Using the entries below, copy out all lines where "rect" is found.
(SOURCE MATERIAL begins)
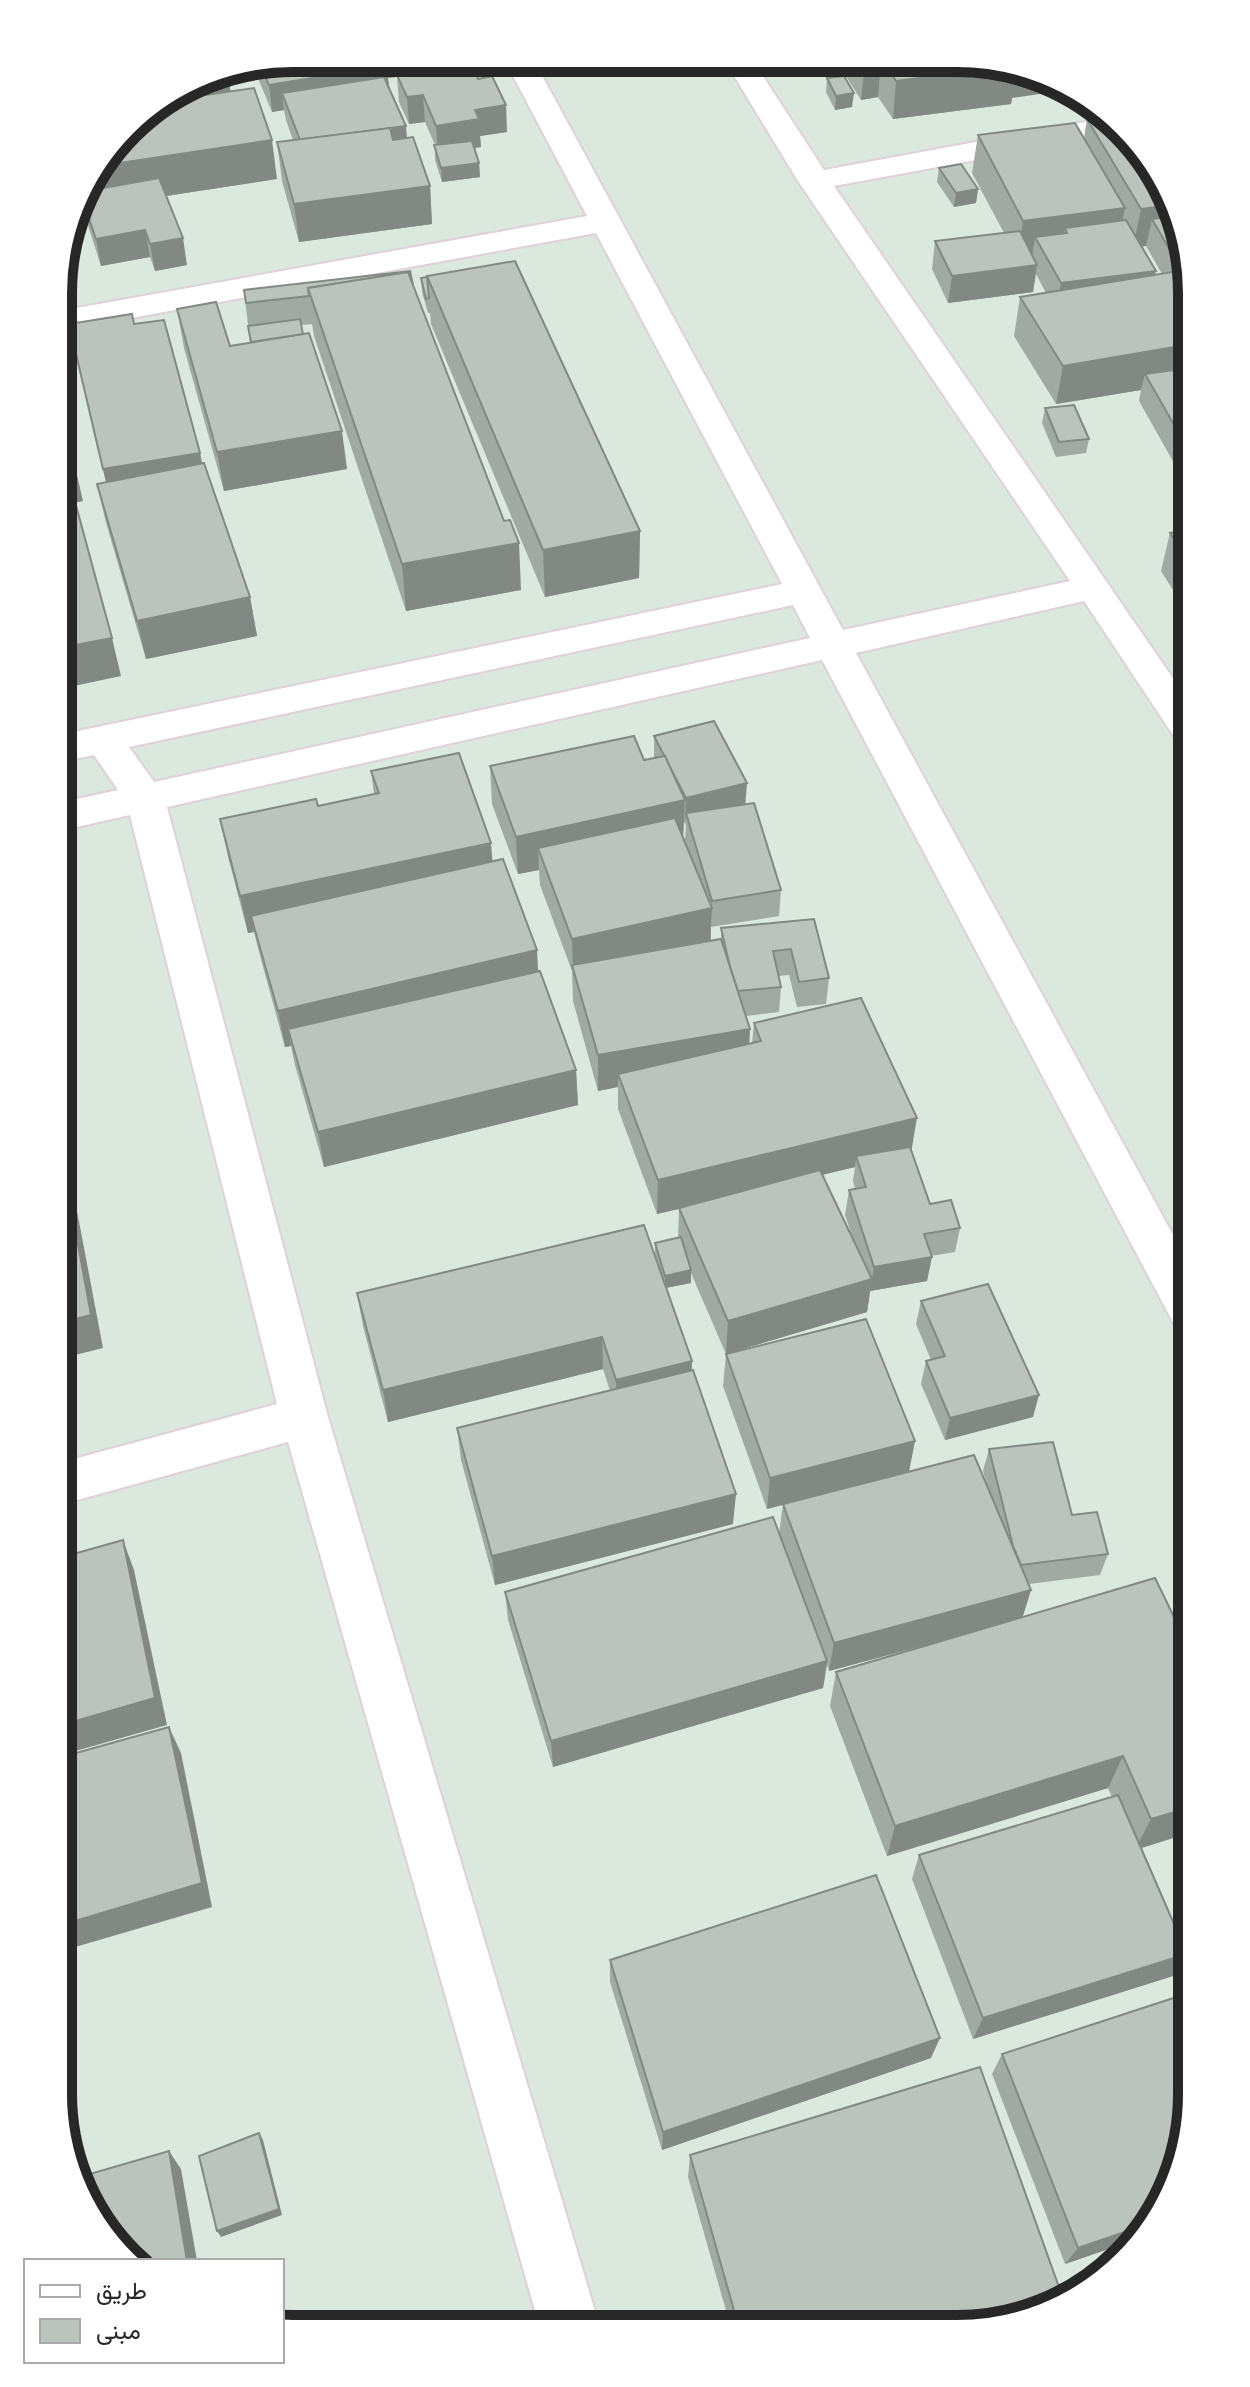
<svg xmlns="http://www.w3.org/2000/svg" width="1250" height="2387" viewBox="0 0 1250 2387" font-family="'Fira Sans',Vazirmatn,sans-serif">
	<style>
		.lines { fill: none; stroke-linecap: round; stroke-linejoin: round }
		.minor-casing { stroke: #dfd0d9; stroke-width: 4 }
		.minor { fill: #fff; fill-rule: evenodd }
		.wall { fill: #a0a9a2; fill-rule: evenodd }
		.shaded-wall { fill: #828984 }
		.building { fill: #bac4bc; stroke: #828984; stroke-width: 2 }
		.rim { fill: none; stroke: #272727; stroke-width: 10 }
	</style>
	<rect width="100%" height="100%" fill="#dbe8dd"/>
	<g class="lines">
		<g class="minor-casing">
			<path id="minor" d="M504,59H533L843,630L1070,581L798,181L725,61H753L824,170L1112,117L1123,133L834,186L1192,706V748L1179,744L1084,601L856,653L1192,1270V1333L1176,1328L822,660L167,807L328,1417L600,2328H540L288,1442L59,1505V1463L277,1404L130,815L59,831V803L118,790L94,755L59,762V735L782,584L596,233L60,331V311L587,216ZM793,605L810,638L154,782L129,747Z"/>
		</g>
		<use href="#minor" class="minor"/>
	</g>
	<g class="wall">
		<path d="M293,58L445,67L478,79L507,132L480,136L481,147L474,148L479,163L480,177L442,182L435,160V145L425,122L409,124L399,102L397,77L388,78L389,89L407,138L430,186L432,224L299,242L282,181L277,142L293,140L286,120L284,110L272,112L253,66Z"/>
		<path d="M840,61L1002,62L1012,98L1011,104L893,119L878,97L861,100L839,65Z"/>
		<path d="M827,78L852,107L835,110L826,92Z"/>
		<path d="M230,91L277,179L166,196L187,265L155,271L150,257L101,266L84,213L74,215L82,189L96,190L93,175L138,117Z"/>
		<path d="M1087,119L1180,218L1191,289H1184L1190,298L1192,290V477L1183,479L1139,401L1141,390L1056,404L1014,336L1020,297L1046,293L1036,274L1033,292L948,303L932,269L935,241L1004,233L972,173L978,135L1084,138ZM1141,246H1146L1162,274L1155,275Z"/>
		<path d="M939,168L978,189L976,203L954,207L937,182Z"/>
		<path d="M427,277L640,531L639,578L545,597L431,324L430,313H428L422,292L421,278Z"/>
		<path d="M413,285L521,590L406,611L314,336L312,324L302,325L303,334L347,469L224,491L184,348L177,309L230,346L250,342L244,290Z"/>
		<path d="M69,324H134L200,453L202,463L250,597L257,636L146,659L106,523L97,484L106,482Z"/>
		<path d="M1045,408L1089,439L1086,453L1056,457L1042,423Z"/>
		<path d="M1192,528V620L1161,571L1170,533Z"/>
		<path d="M654,736L745,804L781,890L779,916L711,927V941L721,940V928L814,919L829,978L826,1004L797,1007L789,975L779,976L781,987L779,1012L746,1016L750,1029L749,1044L752,1043L754,1023L912,1151L930,1204L960,1228L955,1252L931,1256L927,1281L870,1291L867,1312L731,1352L909,1472L986,1482L983,1471L989,1449L1072,1515L1108,1554L1100,1575L1029,1584L1031,1590L1022,1618L1192,1654V1832L1141,1848L1173,1976L973,2039L912,1879L919,1855L1112,1797L1108,1788L887,1856L830,1706L836,1672L970,1633L829,1671L827,1665L823,1688L553,1767L508,1620L505,1592L779,1534L783,1504L834,1491L767,1509L723,1386L726,1354L691,1273V1283L666,1288L692,1361V1370L733,1524L495,1585L461,1460L457,1428L610,1391L603,1369L388,1422L363,1326L357,1293L655,1255V1243L678,1238L679,1209L657,1214L618,1109V1087L598,1091L573,1001L572,971L540,885L539,870L518,874L492,804L490,766L644,760L654,758ZM684,822L686,825L685,840L690,854L683,838ZM855,1167L853,1181L855,1189L849,1190L845,1215L854,1242L822,1175Z"/>
		<path d="M371,771L492,862L538,971L576,1070L578,1105L324,1167L295,1065L291,1046L285,1047L259,952L254,932L248,933L228,857L220,819L318,806L374,794Z"/>
		<path d="M921,1301L1033,1417L945,1440L921,1384L926,1361L931,1360L916,1324Z"/>
		<path d="M610,1960L931,2058L662,2150L610,1982Z"/>
		<path d="M1002,2054L1174,2183L1143,2237L1065,2264L992,2074Z"/>
		<path d="M690,2155L957,2329L731,2328L688,2177Z"/>
	</g>
	<g class="shaded-wall">
		<path d="M381,59H445V71L388,78L390,93H282L284,110L272,112L269,85Z"/>
		<path d="M865,62H881L878,97L861,100Z"/>
		<path d="M1010,66L1060,91L1012,98L1011,104L893,119L896,81Z"/>
		<path d="M229,79L234,118L138,117L186,87Z"/>
		<path d="M854,93L852,107L835,110L836,96Z"/>
		<path d="M423,95L425,122L409,124L407,97Z"/>
		<path d="M506,105L507,132L480,136L481,147L438,153L436,126L475,110Z"/>
		<path d="M406,126L408,153L302,143Z"/>
		<path d="M272,140L277,179L100,206L94,174L100,166Z"/>
		<path d="M479,163L480,177L442,182L441,168Z"/>
		<path d="M430,186L432,224L299,242L294,204Z"/>
		<path d="M978,189L976,203L954,207L956,193Z"/>
		<path d="M81,199L84,213L74,215L79,200Z"/>
		<path d="M1171,205L1180,218L1152,219L1146,246L1133,248L1141,209Z"/>
		<path d="M1125,208L1117,247L1067,233L1065,228L1060,254L1035,237L1032,258L1017,259L1023,221Z"/>
		<path d="M145,230L150,257L101,266L96,239Z"/>
		<path d="M183,238L187,265L155,271L150,244Z"/>
		<path d="M1187,262L1191,289L1172,291L1178,264Z"/>
		<path d="M1037,265L1033,292L948,303L952,276Z"/>
		<path d="M1156,271L1150,298L1056,311L1061,283Z"/>
		<path d="M1192,344V381L1174,366L1169,385L1145,374L1141,390L1056,404L1063,366Z"/>
		<path d="M342,431L347,469L224,491L217,452Z"/>
		<path d="M1189,451H1192V477L1183,479Z"/>
		<path d="M200,453L207,492L112,508L103,469Z"/>
		<path d="M74,462L83,501L60,506V465Z"/>
		<path d="M640,531L639,578L545,597L543,550Z"/>
		<path d="M519,543L521,590L406,611L402,564Z"/>
		<path d="M250,597L257,636L146,659L137,621Z"/>
		<path d="M112,638L121,676L60,689V648Z"/>
		<path d="M747,783L745,809L686,813L685,825L686,798Z"/>
		<path d="M685,800L683,838L538,848L539,870L518,874L516,837Z"/>
		<path d="M491,843L494,880L251,916L254,932L248,933L240,896Z"/>
		<path d="M712,908L710,944L573,971L572,939Z"/>
		<path d="M537,950L539,987L288,1029L291,1046L285,1047L278,1011Z"/>
		<path d="M750,1029L748,1064L618,1074V1087L598,1091V1055Z"/>
		<path d="M576,1070L578,1105L324,1167L318,1132Z"/>
		<path d="M59,1116L103,1348L59,1359Z"/>
		<path d="M917,1118L911,1153L856,1156L855,1167L657,1214L658,1180Z"/>
		<path d="M932,1257L927,1281L870,1291L874,1267Z"/>
		<path d="M691,1270V1283L665,1288V1276Z"/>
		<path d="M872,1279L867,1312L726,1354L728,1321Z"/>
		<path d="M602,1337L603,1369L388,1422L383,1390Z"/>
		<path d="M692,1361L690,1393L616,1412V1380Z"/>
		<path d="M1039,1395L1033,1417L945,1440L950,1418Z"/>
		<path d="M915,1441L909,1472L767,1509L770,1478Z"/>
		<path d="M736,1494L733,1524L495,1585L492,1556Z"/>
		<path d="M123,1540L134,1570L167,1725L58,1756V1726Z"/>
		<path d="M1031,1590L1022,1619L829,1671L834,1643Z"/>
		<path d="M827,1661L823,1688L553,1767L551,1741Z"/>
		<path d="M169,1727L181,1753L212,1907L58,1952V1926Z"/>
		<path d="M1123,1756L1108,1788L887,1856L895,1826Z"/>
		<path d="M1192,1807V1832L1135,1850L1151,1819Z"/>
		<path d="M1187,1954L1173,1976L973,2039L983,2018Z"/>
		<path d="M940,2038L931,2058L662,2150L663,2132Z"/>
		<path d="M259,2133L263,2140L282,2215L221,2237L217,2231Z"/>
		<path d="M169,2151L181,2169L197,2261H187Z"/>
		<path d="M1151,2223L1143,2237L1065,2264L1078,2248Z"/>
		<path d="M1052,2307L1032,2317L1010,2320Z"/>
	</g>
	<g class="building">
		<path d="M293,58L384,59L387,66L269,85L260,65Z"/>
		<path d="M884,62H1002L1010,66L896,81Z"/>
		<path d="M471,63L478,79L492,76L506,105L475,110L479,119L436,126L423,95L407,97L397,75Z"/>
		<path d="M225,71L229,79L186,87L204,76Z"/>
		<path d="M844,76L854,93L836,96L827,78Z"/>
		<path d="M384,77L406,126L300,140L282,93Z"/>
		<path d="M254,88L272,140L100,166L138,117L163,101Z"/>
		<path d="M1112,116L1171,205L1141,209L1087,119Z"/>
		<path d="M1075,123L1125,208L1023,221L978,135Z"/>
		<path d="M390,128L393,140L413,137L430,186L294,204L277,142Z"/>
		<path d="M472,141L479,163L441,168L434,145Z"/>
		<path d="M961,164L978,189L956,193L939,168Z"/>
		<path d="M159,178L183,238L150,244L145,230L96,239L81,195V192Z"/>
		<path d="M90,180L94,190L81,192L82,189Z"/>
		<path d="M1178,216L1180,218L1187,262L1178,264L1152,219Z"/>
		<path d="M1126,220L1156,271L1061,283L1035,237L1067,233L1065,228Z"/>
		<path d="M1020,231L1037,265L952,276L935,241Z"/>
		<path d="M515,261L640,531L543,550L427,276Z"/>
		<path d="M410,271L413,285L408,272L308,288L309,296L246,303L244,290Z"/>
		<path d="M408,272L504,521L510,520L519,543L402,564L308,288Z"/>
		<path d="M1172,272L1192,301V344L1063,366L1020,297Z"/>
		<path d="M427,277L429,298L426,299L421,278Z"/>
		<path d="M216,302L230,346L309,333L342,431L217,452L177,309Z"/>
		<path d="M132,314L134,324L164,320L200,453L103,469L69,324Z"/>
		<path d="M300,319L303,334L251,342L248,326Z"/>
		<path d="M1192,363V393L1174,366Z"/>
		<path d="M1174,370L1192,400V451H1189L1145,374Z"/>
		<path d="M1074,405L1089,439L1059,442L1045,408Z"/>
		<path d="M60,413L74,462L60,465Z"/>
		<path d="M204,463L250,597L137,621L97,484Z"/>
		<path d="M71,487L112,638L60,648V489Z"/>
		<path d="M1192,528V566L1170,533Z"/>
		<path d="M714,721L747,783L686,798L654,736Z"/>
		<path d="M634,736L644,760L665,756L685,800L516,837L490,766Z"/>
		<path d="M459,753L491,843L240,896L220,819L316,799L318,806L379,793L371,771Z"/>
		<path d="M754,803L781,890L712,901L686,813Z"/>
		<path d="M675,818L712,908L572,939L538,848Z"/>
		<path d="M503,859L537,950L278,1011L251,916Z"/>
		<path d="M814,919L829,978L799,982L791,949L773,951L781,987L738,991L730,967L721,928Z"/>
		<path d="M721,939L750,1029L598,1055L572,965Z"/>
		<path d="M540,971L576,1070L318,1132L288,1029Z"/>
		<path d="M861,998L917,1118L658,1180L618,1074L761,1041L754,1023Z"/>
		<path d="M59,1142L91,1315L59,1323Z"/>
		<path d="M910,1147L930,1204L951,1200L960,1228L924,1234L932,1257L874,1267L849,1190L866,1187L856,1156Z"/>
		<path d="M820,1170L872,1279L728,1321L679,1208Z"/>
		<path d="M644,1225L692,1361L616,1380L602,1337L383,1390L357,1293Z"/>
		<path d="M681,1237L691,1270L665,1276L655,1243Z"/>
		<path d="M988,1284L1039,1395L950,1418L926,1361L945,1356L921,1301Z"/>
		<path d="M866,1319L915,1441L770,1478L726,1354Z"/>
		<path d="M693,1370L736,1494L492,1556L457,1428Z"/>
		<path d="M1053,1442L1072,1515L1097,1512L1108,1554L1021,1565L1013,1546L989,1449Z"/>
		<path d="M974,1455L1031,1590L834,1643L783,1504Z"/>
		<path d="M773,1517L827,1661L551,1741L505,1592Z"/>
		<path d="M123,1540L155,1698L58,1726L59,1558Z"/>
		<path d="M1155,1578L1192,1654V1807L1151,1819L1123,1756L895,1826L836,1672Z"/>
		<path d="M169,1727L202,1883L58,1926V1758Z"/>
		<path d="M1118,1795L1187,1954L983,2018L919,1855Z"/>
		<path d="M876,1875L940,2038L663,2132L610,1960Z"/>
		<path d="M1192,1992L1191,2110L1174,2183L1151,2223L1078,2248L1002,2054Z"/>
		<path d="M980,2067L1064,2301L1052,2307L1010,2320L957,2329L739,2328L690,2155Z"/>
		<path d="M259,2133L279,2209L217,2231L199,2156Z"/>
		<path d="M169,2151L187,2261H132L76,2178Z"/>
	</g>
	<path d="M0 0H1250V2387H0ZM293 72H957A221 221 0 0 1 1178 293V2094A221 221 0 0 1 957 2315H293A221 221 0 0 1 72 2094V293A221 221 0 0 1 293 72Z" fill="#fff" fill-rule="evenodd"/>
	<path class="rim" d="M293 72H957A221 221 0 0 1 1178 293V2094A221 221 0 0 1 957 2315H293A221 221 0 0 1 72 2094V293A221 221 0 0 1 293 72Z"/>
	<rect x="24" y="2259" width="260" height="104" fill="#ffffff" stroke="#a9a9a9" stroke-width="2"/>
	<rect x="40" y="2285" width="40" height="12" fill="#ffffff" stroke="#a9a9a9" stroke-width="2"/>
	<text x="96" y="2299" font-size="24" fill="#272727">طريق</text>
	<rect x="40" y="2319" width="40" height="24" fill="#bac4bc" stroke="#a9a9a9" stroke-width="2"/>
	<text x="96" y="2339" font-size="24" fill="#272727">مبنى</text>
</svg>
(SOURCE MATERIAL ends)
#### [OUTPUT FOR THIS TASK]
	<rect width="100%" height="100%" fill="#dbe8dd"/>
	<rect x="24" y="2259" width="260" height="104" fill="#ffffff" stroke="#a9a9a9" stroke-width="2"/>
	<rect x="40" y="2285" width="40" height="12" fill="#ffffff" stroke="#a9a9a9" stroke-width="2"/>
	<rect x="40" y="2319" width="40" height="24" fill="#bac4bc" stroke="#a9a9a9" stroke-width="2"/>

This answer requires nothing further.